> **What the task asks**: The response should be the records below, repeated exactly, with each picture left out.
========
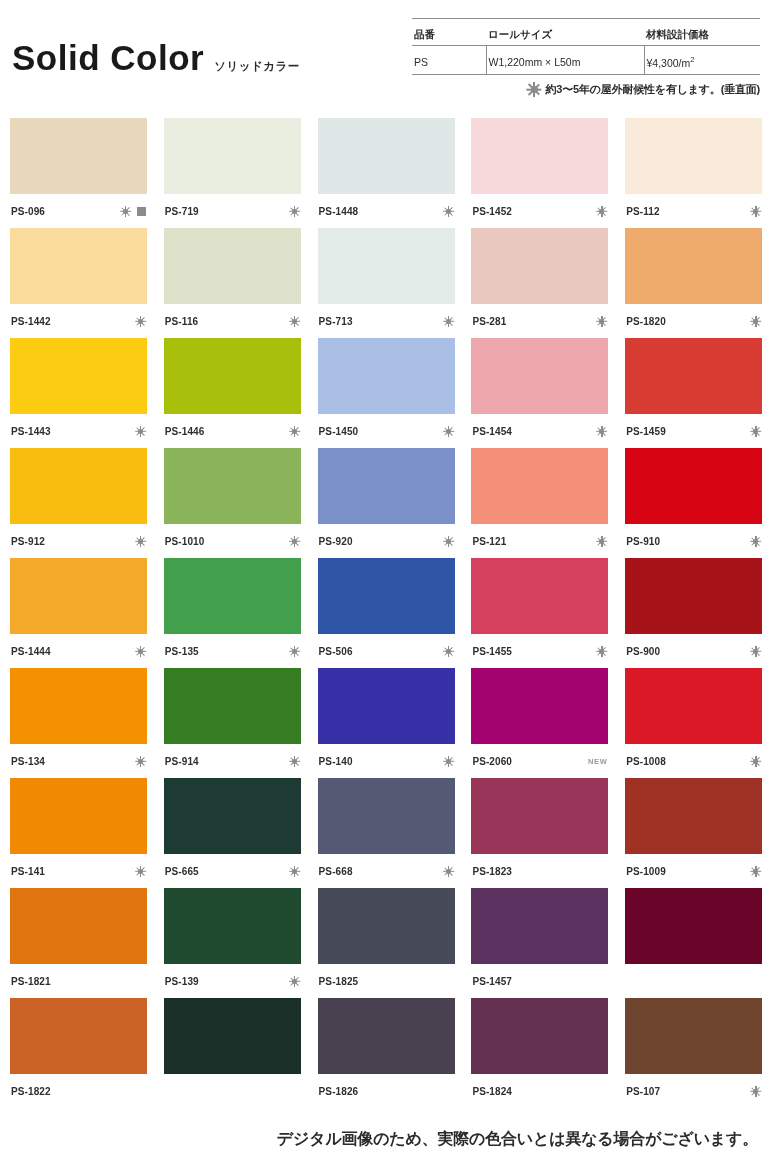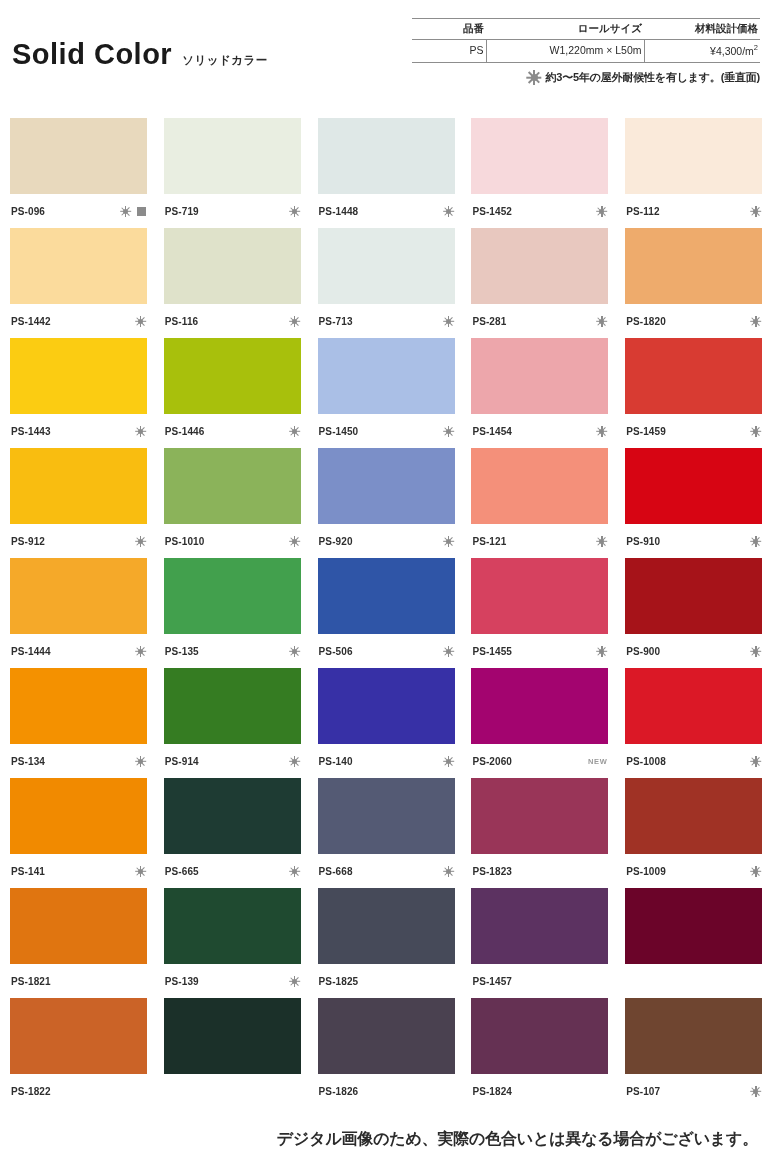"品番" table.spec th, table.spec td { padding: 3px 2px 4px -> 9px 2px 4px; text-align: right -> left }
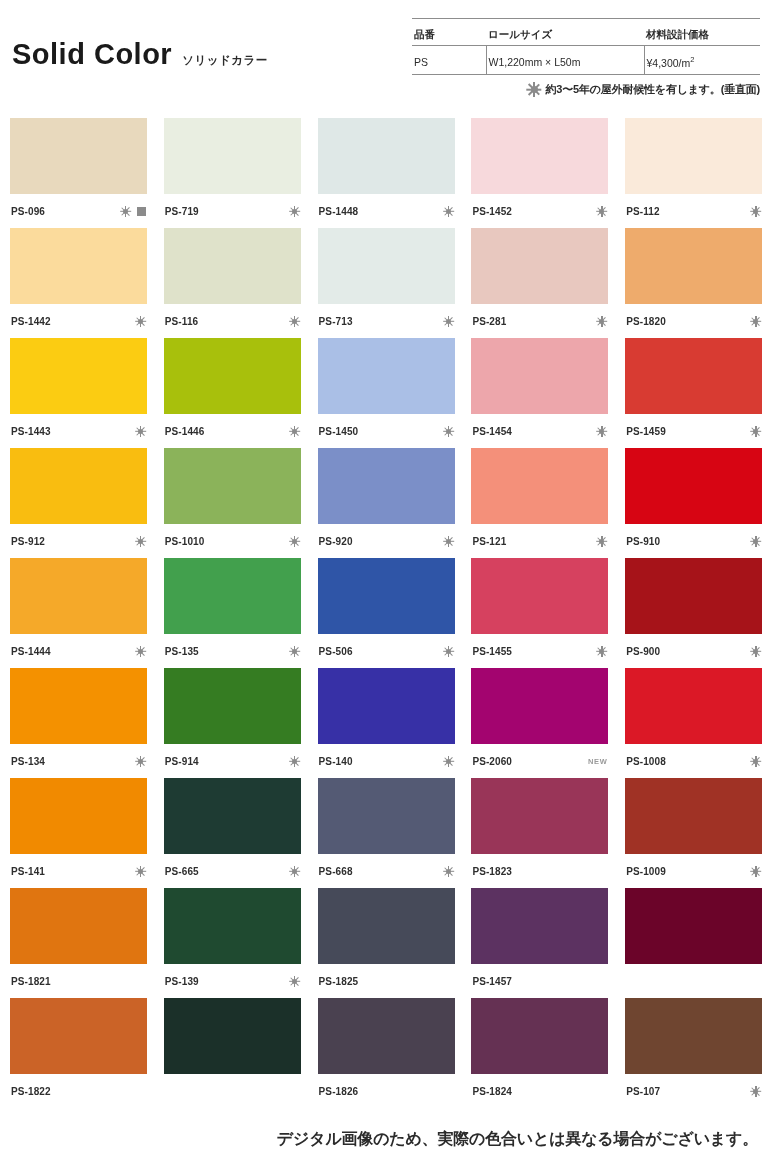"Solid Color" .title-en { font-size: 29px -> 35px }
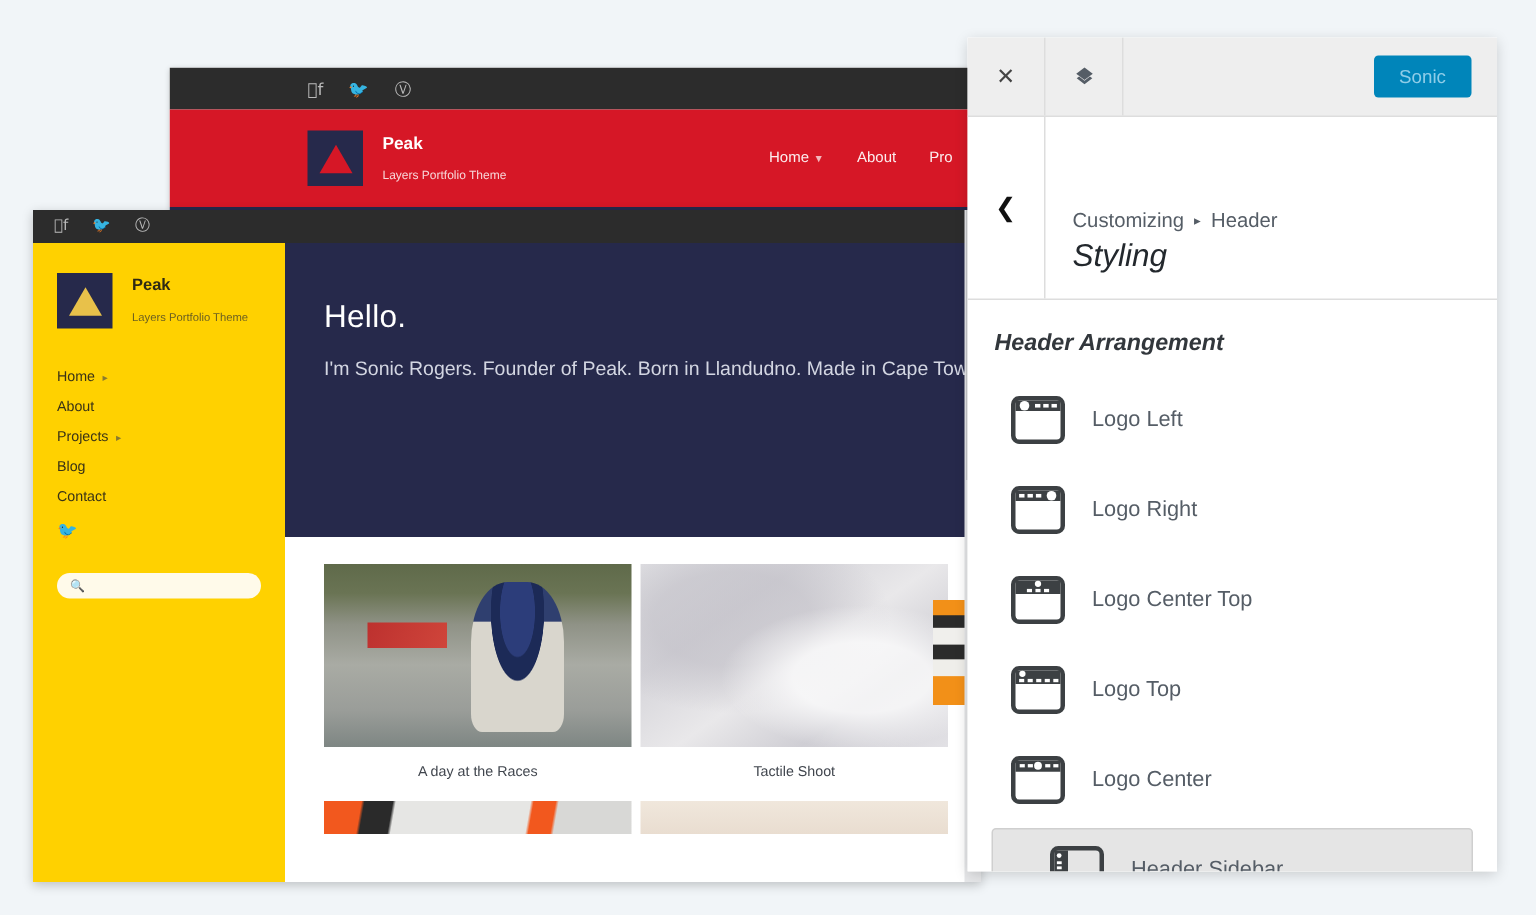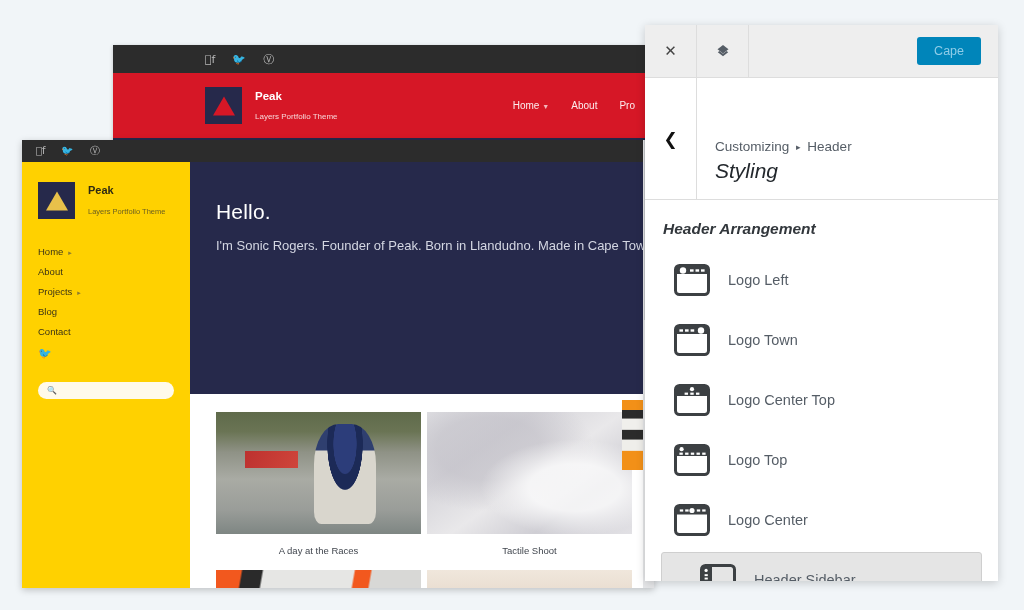"Cape" button.cz-saved { text: Cape -> Sonic }
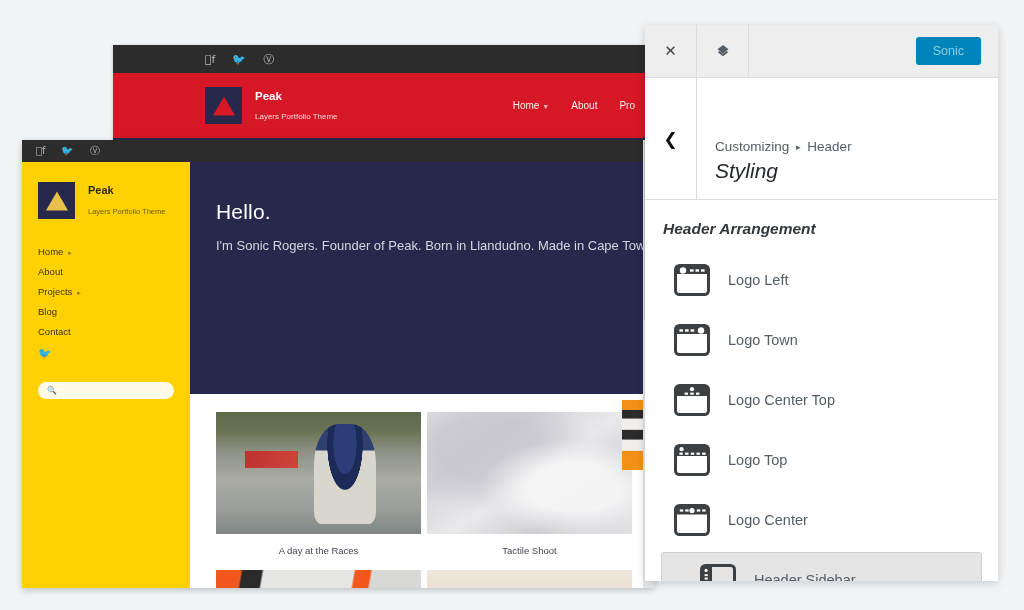"Hello." .hero { height: 232px -> 196px }
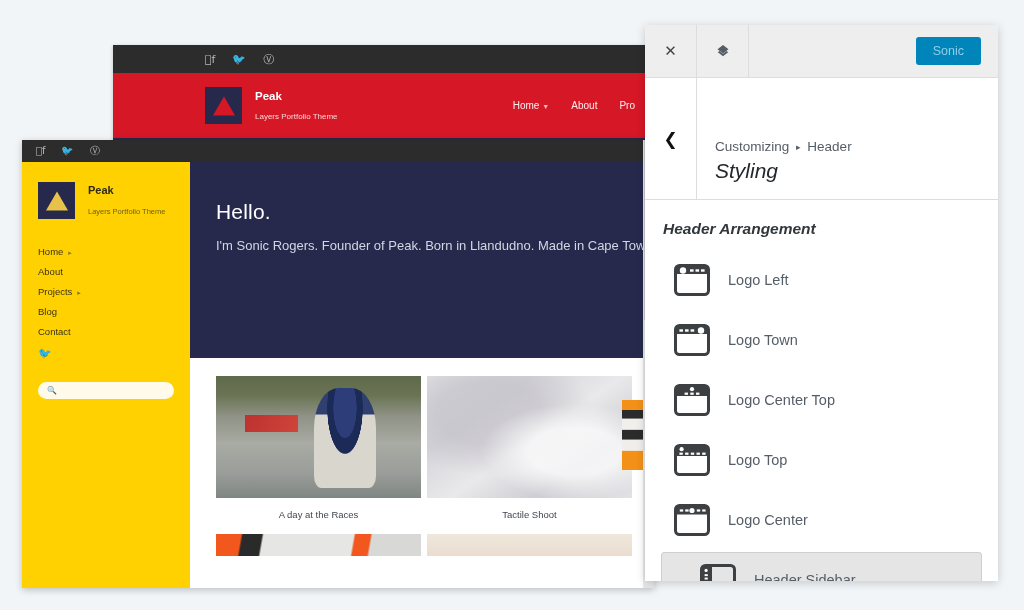"Logo Town" span.arr-label { text: Town -> Right }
========
> **Task answer**:
"品番" table.spec th, table.spec td { padding: 3px 2px 4px -> 9px 2px 4px; text-align: right -> left }
"Solid Color" .title-en { font-size: 29px -> 35px }
"Cape" button.cz-saved { text: Cape -> Sonic }
"Hello." .hero { height: 232px -> 196px }
"Logo Town" span.arr-label { text: Town -> Right }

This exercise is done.